Promettente il seguito, sia per fotografia sia per passaggio da una scena di guerra all’altra. Meno promettente la frase cliché “schiena contro schiena!”, che chiunque avrà pensato “la riciclano a fine film”. Si noti quale mestiere si riducono a fare per sbarcare il lunario: il soldato. Sempre e solo il soldato. Per vocazione? No! Basta ricordare il documentario Fahrenheit 9/11 per capirne il motivo: la classe egemone e capitalista tarpa le ali alle altre professioni e costringe le classi inferiori a ruoli infami per i suoi scopi colonialisti. In questo ambito, però, James e Victor sono avvantaggiati da qualche upgrade di natura: non invecchiano, guariscono da ogni ferita, uno squarta con artigli d’osso, l’altro con unghioni terrificanti.
Poi durante un’azione di guerra Victor impazzisce e ammazza dei Vietcong civili e NATURALMENTE i marines cercano di fermarlo, d’altronde è ASSURDO che gli americani siano andati in quel paese per sterminarne la popolazione.
Arriva Stryker, inviato dell’esercito e ricercatore di mutanti. Li ingaggia. Il minuto dopo sono con il Covert Operation Team per “l’ennesima” missione.

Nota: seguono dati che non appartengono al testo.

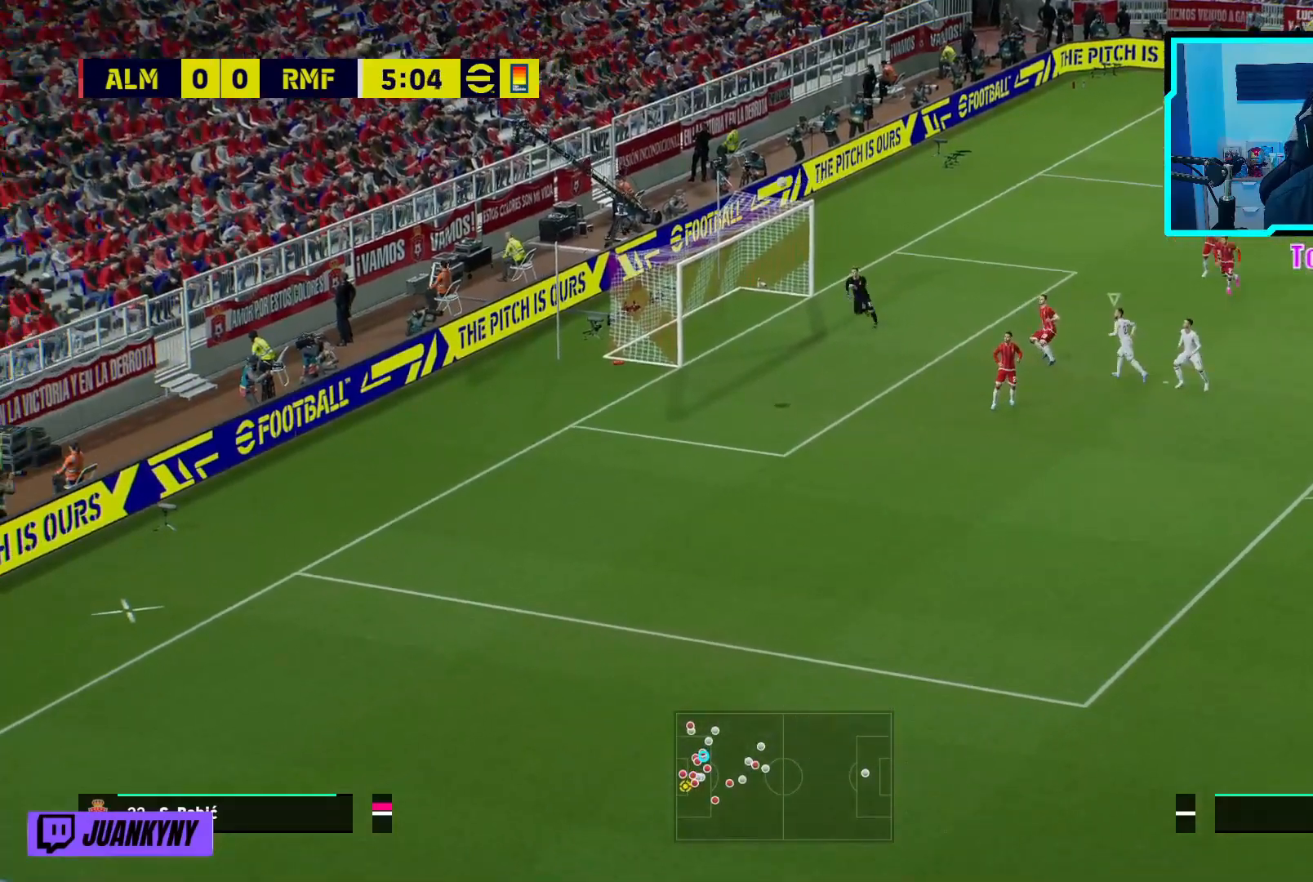
{"buttons": ["R2"], "left_stick": "left", "events": [[350, "R2", "down"], [350, "left_stick", "down-left"], [400, "left_stick", "left"]]}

In X-Men 2 Stryker rivela a James/Wolverine che entrambi ne hanno fatto parecchie assieme, diversi lavori sporchi, robe oscene… ma non è vero: tutti i mutanti macellano e uccidono tranne Merriadoc Brandybuck e Peregri… ahem… Logan, che scuote sempre il capo e non fa nulla.
Di colpo James decide di mollare la squadra, e l’organizzazione è così crudele e organizzata che lo guardano andare via, imbambolati, senza dire una parola (La tendenza a usare le stesse inquadrature di una vignetta da fumetto in riprese di diversi secondi è uno dei più grossi errori del film).
Passano gli anni. James è andato in un paese economicamente migliore, il Canada, lavora, ha una casa, una moglie. Un mutuo molto basso data la posizione dell’immobile. Non vuole avere nulla a che fare con il governo. Lavora, ama e basta. Giusto la moglie lo ammolla con l’oppio dei popoli: la religione!

Wolv02.jpgMa il passato (lo stato USA) ritorna. Via lavoro, via moglie, voglia di rivalsa, voglia di vendetta e il tutto dentro un ingranaggio perfetto… davvero perfetto… perché gli americani sono MOLTO intelligenti, è noto. Specie i militari. Solo loro riescono a progettare un piano di sei anni spendendo mezzo miliardo di dollari e impiegando l’unica mutante sexy in circolazione per rivestire di adamantio l’unico mutante che aveva già dichiarato di volersela filare. E giù a scialare soldi su soldi, e risorse, risorse (l’adamantio) rubate all’estero. Ricordate questi dettagli.
Da notare che in X-Men 2 il complesso militare è fatto di porte controllate, paratie, le cascate sono lontane… in Wolverine invece basta sventrare qualche comparsa (si sottintende che sarà l’esercito americano, quindi lo stato, a rifondere i familiari delle vittime), passare due corridoi e una porta non sorvegliata (simbologia dell’assenteismo tra gli statali) e poi tuffarsi nel fiume per far perdere le proprie tracce.
James è salvato da due vecchi pensionati, con la casa forse ipotecata. Esempio di parsimonia e risparmio. E di nuovo lo stato USA arriva e li macina. E lì scoppi, inseguimenti, corse, e ogni minuto decine di migliaia di dollari persi in proiettili e mezzi militari.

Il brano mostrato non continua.